TASK TO CARRY OUT:
Return all the lines below exactly as written. Drop every picture.

RECORD EXTRACTS:
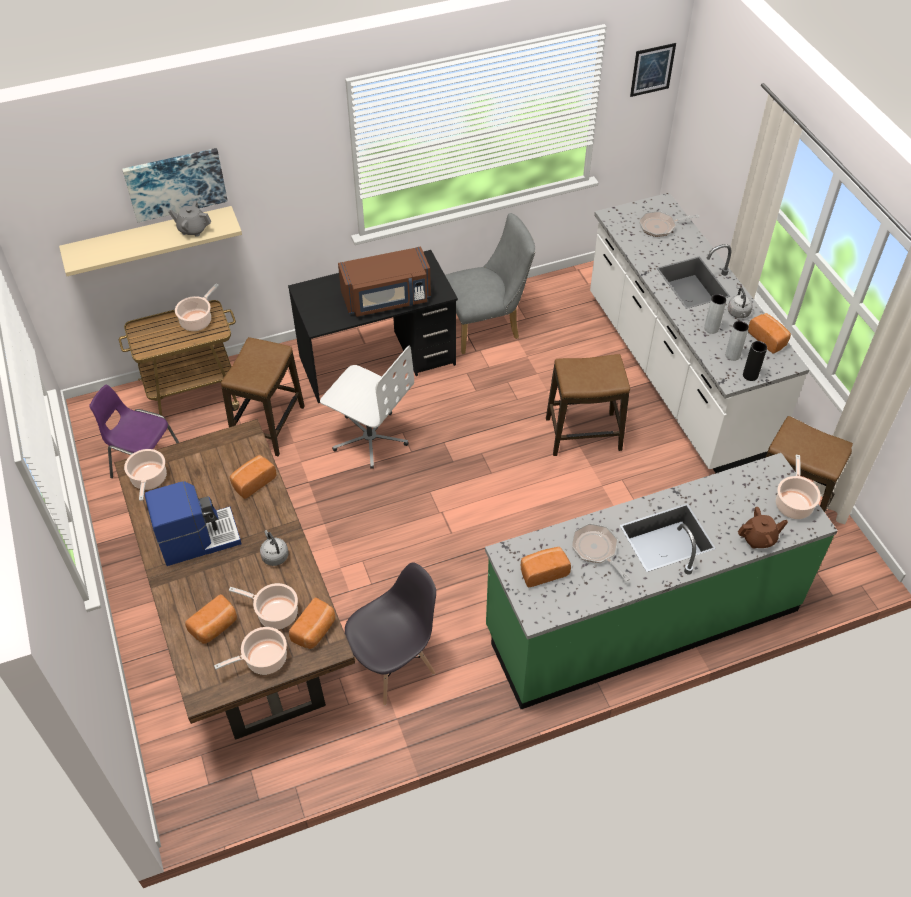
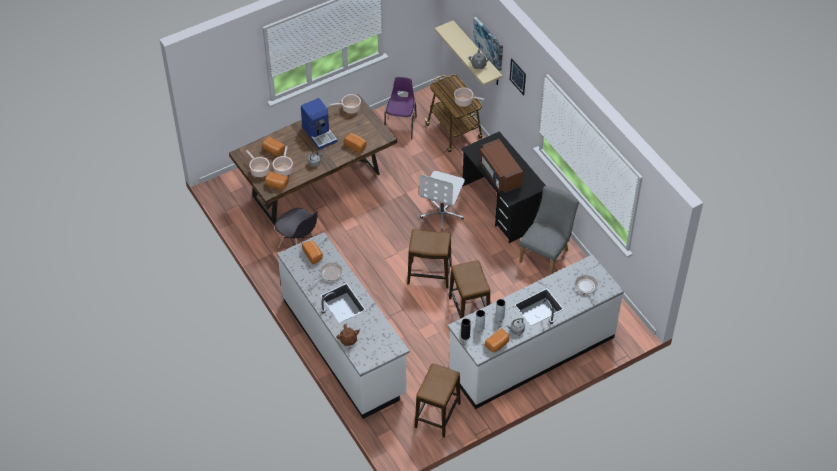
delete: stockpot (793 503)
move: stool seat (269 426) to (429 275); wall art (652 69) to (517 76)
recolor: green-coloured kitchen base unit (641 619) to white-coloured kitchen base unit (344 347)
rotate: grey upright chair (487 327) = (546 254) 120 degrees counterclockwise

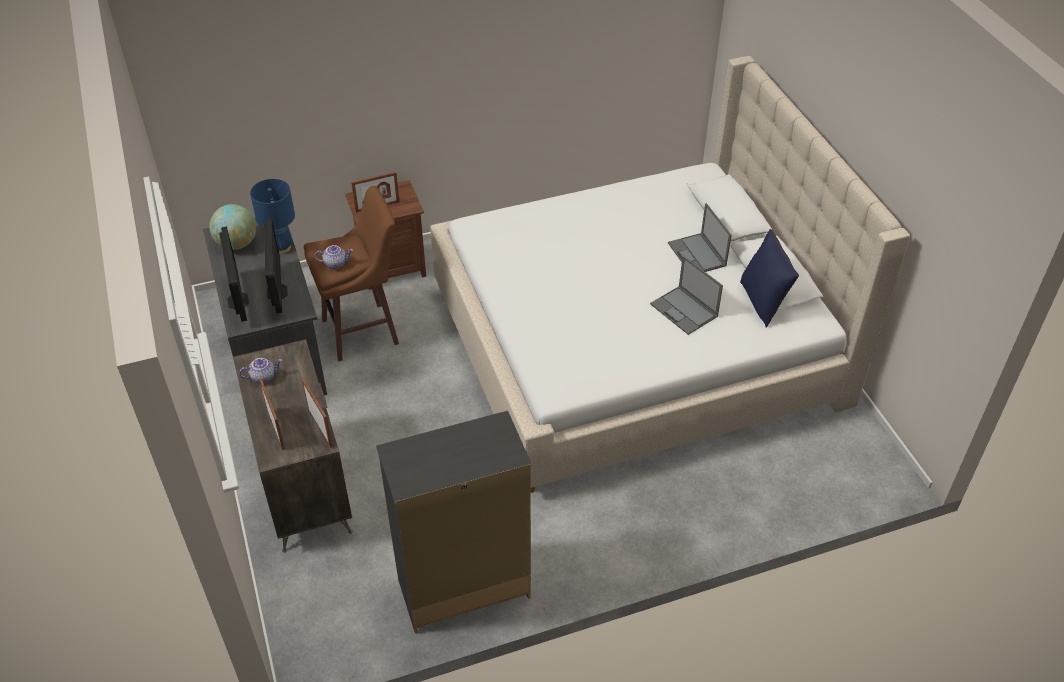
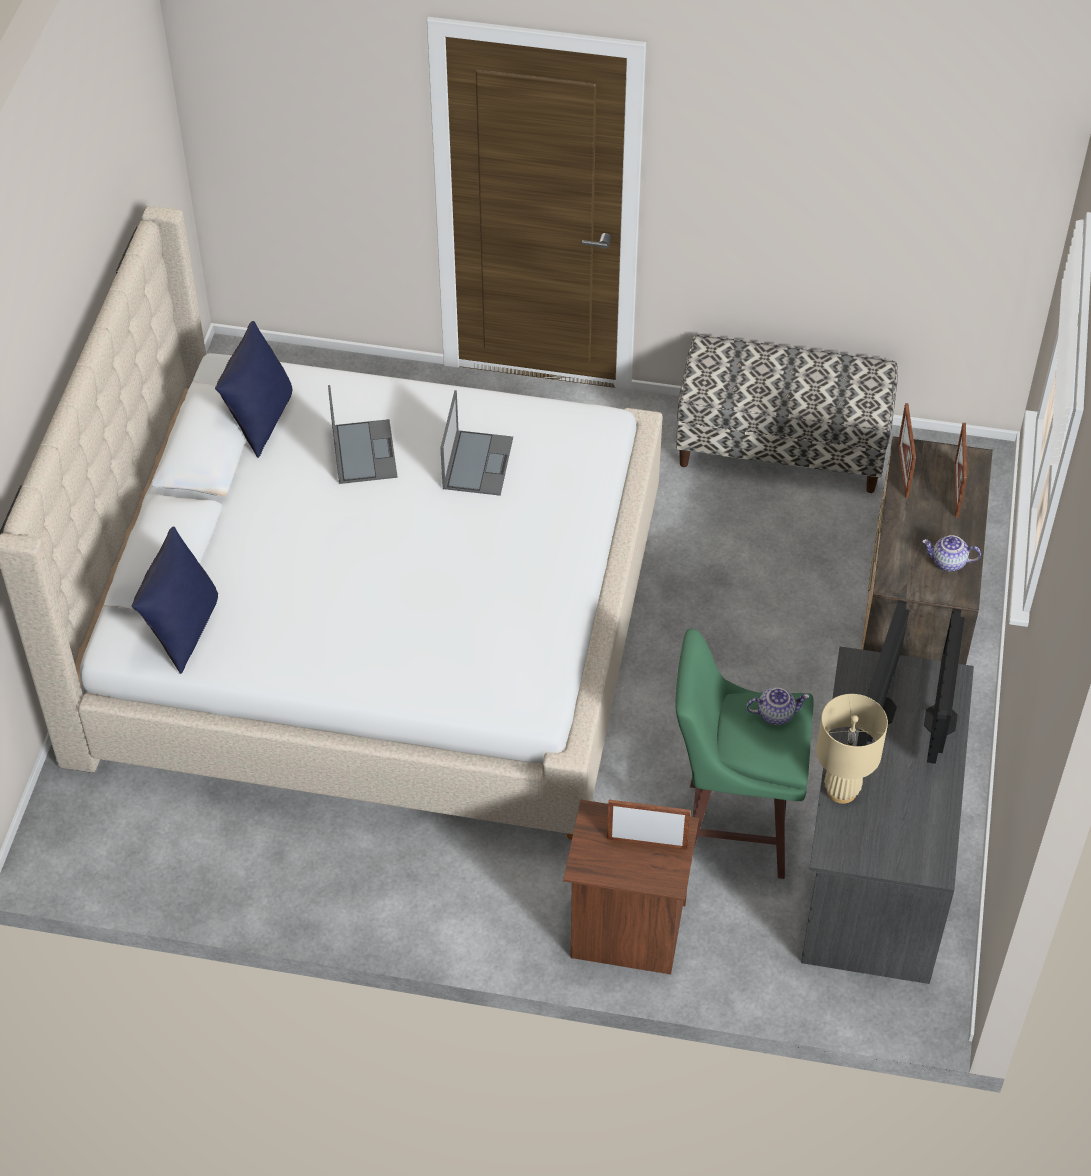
delete: globe (237 244)
insert: bluish cushion (183 631)
move: notebook computer (697 255) to (477 462)
replace: black dresser (462 589) to bench (781 448)
recolor: bluish tabletop lamp (282 247) to beige-coloured tabletop lamp (841 790); brown stool seat (363 332) to green-coloured stool seat (732 828)
rotate: teapot (335 263) = (776 713) 150 degrees clockwise

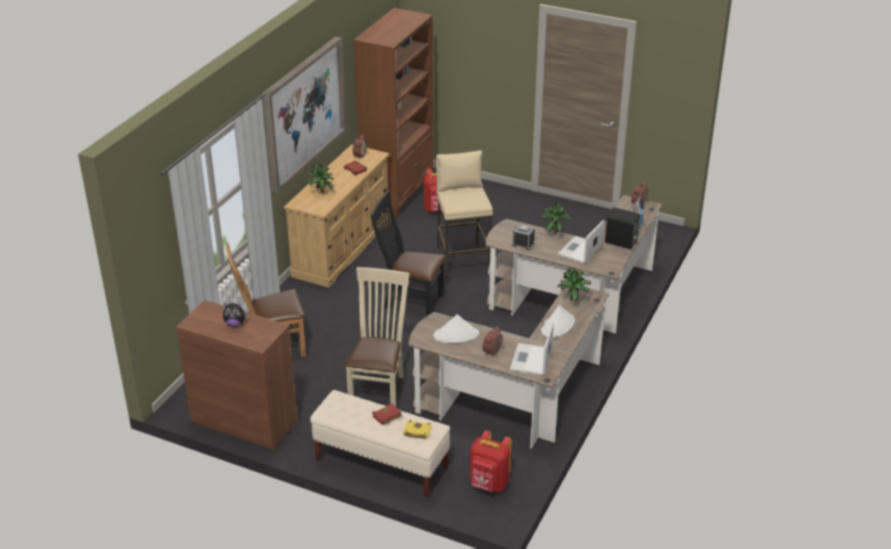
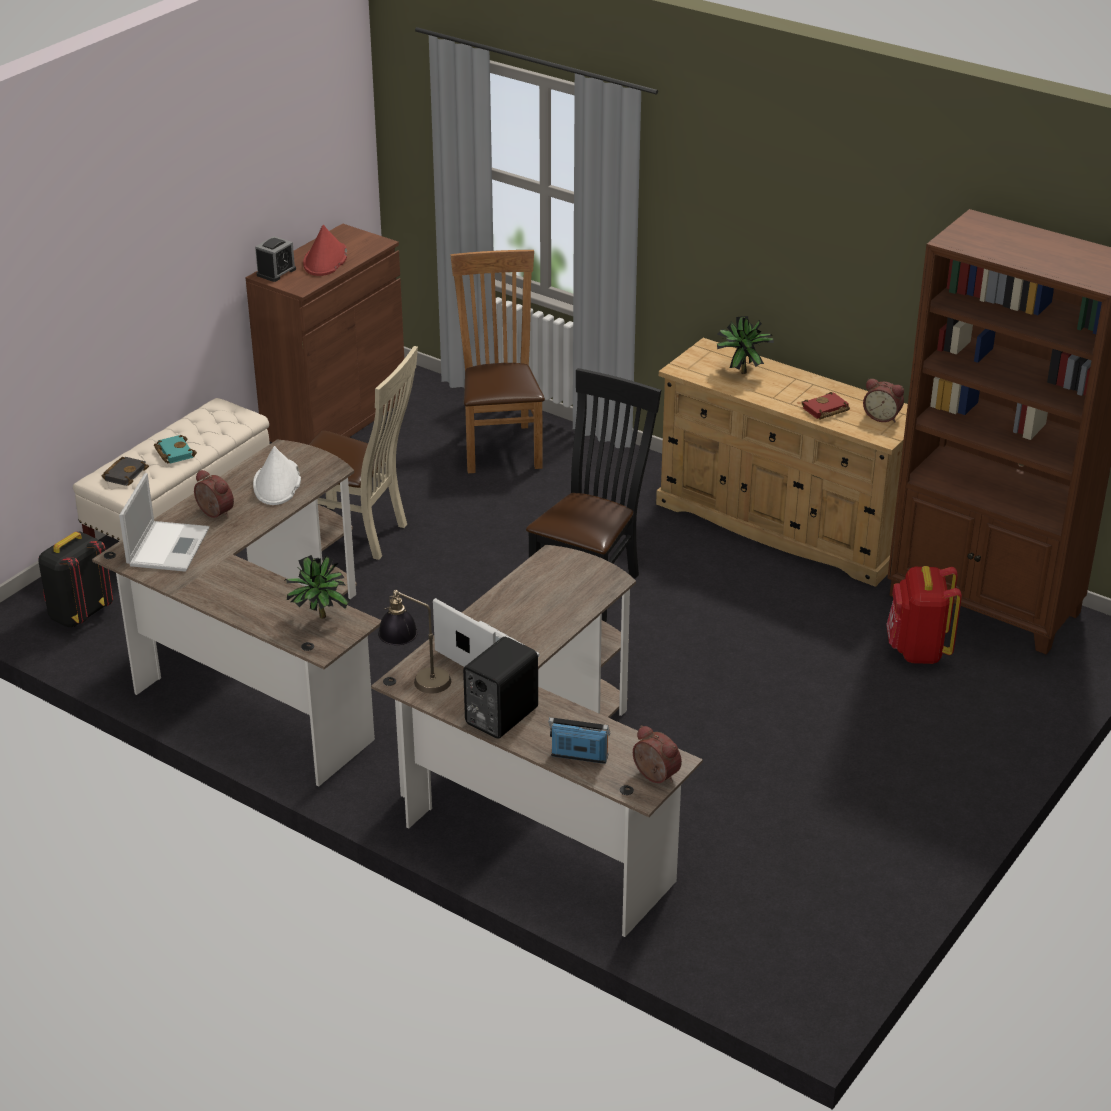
delete: wall art (303 112); beige-coloured stool seat (462 260); houseplant (554 232); white-coloured clothing hat (557 326)
insert: tabletop lamp (416 680)
move: alarm clock (523 244) to (276 272)
replace: soft toy (235 324) to reddish clothing hat (325 260)
recolor: reddish volume (387 417) to turquoise-coloured volume (173 452); yellow volume (416 432) to black volume (125 473); reddish knapsack (489 485) to black knapsack (79 614)
rotate: notebook computer (531 360) = (168 546) 75 degrees clockwise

WRITTEN RESPONSE:
delete: stockpot (793 503)
move: stool seat (269 426) to (429 275); wall art (652 69) to (517 76)
recolor: green-coloured kitchen base unit (641 619) to white-coloured kitchen base unit (344 347)
rotate: grey upright chair (487 327) = (546 254) 120 degrees counterclockwise

delete: globe (237 244)
insert: bluish cushion (183 631)
move: notebook computer (697 255) to (477 462)
replace: black dresser (462 589) to bench (781 448)
recolor: bluish tabletop lamp (282 247) to beige-coloured tabletop lamp (841 790); brown stool seat (363 332) to green-coloured stool seat (732 828)
rotate: teapot (335 263) = (776 713) 150 degrees clockwise

delete: wall art (303 112); beige-coloured stool seat (462 260); houseplant (554 232); white-coloured clothing hat (557 326)
insert: tabletop lamp (416 680)
move: alarm clock (523 244) to (276 272)
replace: soft toy (235 324) to reddish clothing hat (325 260)
recolor: reddish volume (387 417) to turquoise-coloured volume (173 452); yellow volume (416 432) to black volume (125 473); reddish knapsack (489 485) to black knapsack (79 614)
rotate: notebook computer (531 360) = (168 546) 75 degrees clockwise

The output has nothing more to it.